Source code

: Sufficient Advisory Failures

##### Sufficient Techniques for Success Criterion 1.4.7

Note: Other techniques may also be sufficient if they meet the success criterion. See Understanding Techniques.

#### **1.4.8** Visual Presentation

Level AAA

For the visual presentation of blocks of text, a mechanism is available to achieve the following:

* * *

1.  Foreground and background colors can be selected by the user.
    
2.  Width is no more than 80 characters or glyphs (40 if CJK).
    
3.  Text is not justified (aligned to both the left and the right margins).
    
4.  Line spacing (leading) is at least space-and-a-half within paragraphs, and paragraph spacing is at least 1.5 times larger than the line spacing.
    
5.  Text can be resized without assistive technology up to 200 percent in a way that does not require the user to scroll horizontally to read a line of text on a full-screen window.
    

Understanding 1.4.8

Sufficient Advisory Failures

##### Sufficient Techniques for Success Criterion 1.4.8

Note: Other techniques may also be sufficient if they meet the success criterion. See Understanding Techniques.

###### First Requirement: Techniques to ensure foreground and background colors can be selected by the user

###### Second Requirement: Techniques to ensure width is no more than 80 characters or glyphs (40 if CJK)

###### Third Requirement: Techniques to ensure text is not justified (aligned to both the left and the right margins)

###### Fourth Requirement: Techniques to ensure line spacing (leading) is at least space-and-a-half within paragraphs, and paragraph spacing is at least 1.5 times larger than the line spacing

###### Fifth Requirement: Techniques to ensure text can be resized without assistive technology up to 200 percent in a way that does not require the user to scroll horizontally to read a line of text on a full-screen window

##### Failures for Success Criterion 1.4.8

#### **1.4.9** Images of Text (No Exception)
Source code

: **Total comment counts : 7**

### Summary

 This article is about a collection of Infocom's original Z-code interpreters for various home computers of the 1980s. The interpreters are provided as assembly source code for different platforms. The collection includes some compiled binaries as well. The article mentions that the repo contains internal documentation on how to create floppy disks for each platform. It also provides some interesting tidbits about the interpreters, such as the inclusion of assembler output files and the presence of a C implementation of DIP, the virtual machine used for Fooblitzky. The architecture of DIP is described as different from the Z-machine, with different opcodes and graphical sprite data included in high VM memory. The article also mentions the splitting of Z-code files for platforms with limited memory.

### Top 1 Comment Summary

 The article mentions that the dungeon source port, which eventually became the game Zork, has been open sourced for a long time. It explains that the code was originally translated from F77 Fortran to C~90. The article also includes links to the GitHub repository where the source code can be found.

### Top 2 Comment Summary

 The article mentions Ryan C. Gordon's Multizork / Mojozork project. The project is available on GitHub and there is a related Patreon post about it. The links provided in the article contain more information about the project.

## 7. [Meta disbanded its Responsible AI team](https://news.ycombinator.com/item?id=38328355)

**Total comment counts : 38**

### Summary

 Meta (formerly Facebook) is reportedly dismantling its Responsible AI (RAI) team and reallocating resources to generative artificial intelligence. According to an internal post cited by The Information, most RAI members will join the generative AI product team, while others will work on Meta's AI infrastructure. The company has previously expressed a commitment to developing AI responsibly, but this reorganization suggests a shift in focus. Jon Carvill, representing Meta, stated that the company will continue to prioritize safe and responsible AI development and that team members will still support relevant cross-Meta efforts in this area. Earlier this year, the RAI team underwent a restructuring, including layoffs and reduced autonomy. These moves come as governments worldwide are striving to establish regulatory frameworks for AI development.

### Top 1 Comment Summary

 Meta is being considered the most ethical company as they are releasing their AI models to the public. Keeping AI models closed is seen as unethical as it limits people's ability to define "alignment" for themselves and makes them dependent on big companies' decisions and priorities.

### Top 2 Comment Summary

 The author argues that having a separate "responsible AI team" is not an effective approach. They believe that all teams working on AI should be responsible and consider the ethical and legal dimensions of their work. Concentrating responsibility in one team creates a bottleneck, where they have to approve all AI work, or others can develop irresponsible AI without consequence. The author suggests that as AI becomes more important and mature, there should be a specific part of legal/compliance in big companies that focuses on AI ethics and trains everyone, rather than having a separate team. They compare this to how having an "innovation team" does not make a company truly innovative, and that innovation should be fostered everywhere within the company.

====================

WORK TASK ▸
Write the records out precisely, omitting nothing.

REPLY ▸
Source code

: Sufficient Advisory Failures

##### Sufficient Techniques for Success Criterion 1.4.7

Note: Other techniques may also be sufficient if they meet the success criterion. See Understanding Techniques.

#### **1.4.8** Visual Presentation

Level AAA

For the visual presentation of blocks of text, a mechanism is available to achieve the following:

* * *

1.  Foreground and background colors can be selected by the user.
    
2.  Width is no more than 80 characters or glyphs (40 if CJK).
    
3.  Text is not justified (aligned to both the left and the right margins).
    
4.  Line spacing (leading) is at least space-and-a-half within paragraphs, and paragraph spacing is at least 1.5 times larger than the line spacing.
    
5.  Text can be resized without assistive technology up to 200 percent in a way that does not require the user to scroll horizontally to read a line of text on a full-screen window.
    

Understanding 1.4.8

Sufficient Advisory Failures

##### Sufficient Techniques for Success Criterion 1.4.8

Note: Other techniques may also be sufficient if they meet the success criterion. See Understanding Techniques.

###### First Requirement: Techniques to ensure foreground and background colors can be selected by the user

###### Second Requirement: Techniques to ensure width is no more than 80 characters or glyphs (40 if CJK)

###### Third Requirement: Techniques to ensure text is not justified (aligned to both the left and the right margins)

###### Fourth Requirement: Techniques to ensure line spacing (leading) is at least space-and-a-half within paragraphs, and paragraph spacing is at least 1.5 times larger than the line spacing

###### Fifth Requirement: Techniques to ensure text can be resized without assistive technology up to 200 percent in a way that does not require the user to scroll horizontally to read a line of text on a full-screen window

##### Failures for Success Criterion 1.4.8

#### **1.4.9** Images of Text (No Exception)
Source code

: **Total comment counts : 7**

### Summary

 This article is about a collection of Infocom's original Z-code interpreters for various home computers of the 1980s. The interpreters are provided as assembly source code for different platforms. The collection includes some compiled binaries as well. The article mentions that the repo contains internal documentation on how to create floppy disks for each platform. It also provides some interesting tidbits about the interpreters, such as the inclusion of assembler output files and the presence of a C implementation of DIP, the virtual machine used for Fooblitzky. The architecture of DIP is described as different from the Z-machine, with different opcodes and graphical sprite data included in high VM memory. The article also mentions the splitting of Z-code files for platforms with limited memory.

### Top 1 Comment Summary

 The article mentions that the dungeon source port, which eventually became the game Zork, has been open sourced for a long time. It explains that the code was originally translated from F77 Fortran to C~90. The article also includes links to the GitHub repository where the source code can be found.

### Top 2 Comment Summary

 The article mentions Ryan C. Gordon's Multizork / Mojozork project. The project is available on GitHub and there is a related Patreon post about it. The links provided in the article contain more information about the project.

## 7. [Meta disbanded its Responsible AI team](https://news.ycombinator.com/item?id=38328355)

**Total comment counts : 38**

### Summary

 Meta (formerly Facebook) is reportedly dismantling its Responsible AI (RAI) team and reallocating resources to generative artificial intelligence. According to an internal post cited by The Information, most RAI members will join the generative AI product team, while others will work on Meta's AI infrastructure. The company has previously expressed a commitment to developing AI responsibly, but this reorganization suggests a shift in focus. Jon Carvill, representing Meta, stated that the company will continue to prioritize safe and responsible AI development and that team members will still support relevant cross-Meta efforts in this area. Earlier this year, the RAI team underwent a restructuring, including layoffs and reduced autonomy. These moves come as governments worldwide are striving to establish regulatory frameworks for AI development.

### Top 1 Comment Summary

 Meta is being considered the most ethical company as they are releasing their AI models to the public. Keeping AI models closed is seen as unethical as it limits people's ability to define "alignment" for themselves and makes them dependent on big companies' decisions and priorities.

### Top 2 Comment Summary

 The author argues that having a separate "responsible AI team" is not an effective approach. They believe that all teams working on AI should be responsible and consider the ethical and legal dimensions of their work. Concentrating responsibility in one team creates a bottleneck, where they have to approve all AI work, or others can develop irresponsible AI without consequence. The author suggests that as AI becomes more important and mature, there should be a specific part of legal/compliance in big companies that focuses on AI ethics and trains everyone, rather than having a separate team. They compare this to how having an "innovation team" does not make a company truly innovative, and that innovation should be fostered everywhere within the company.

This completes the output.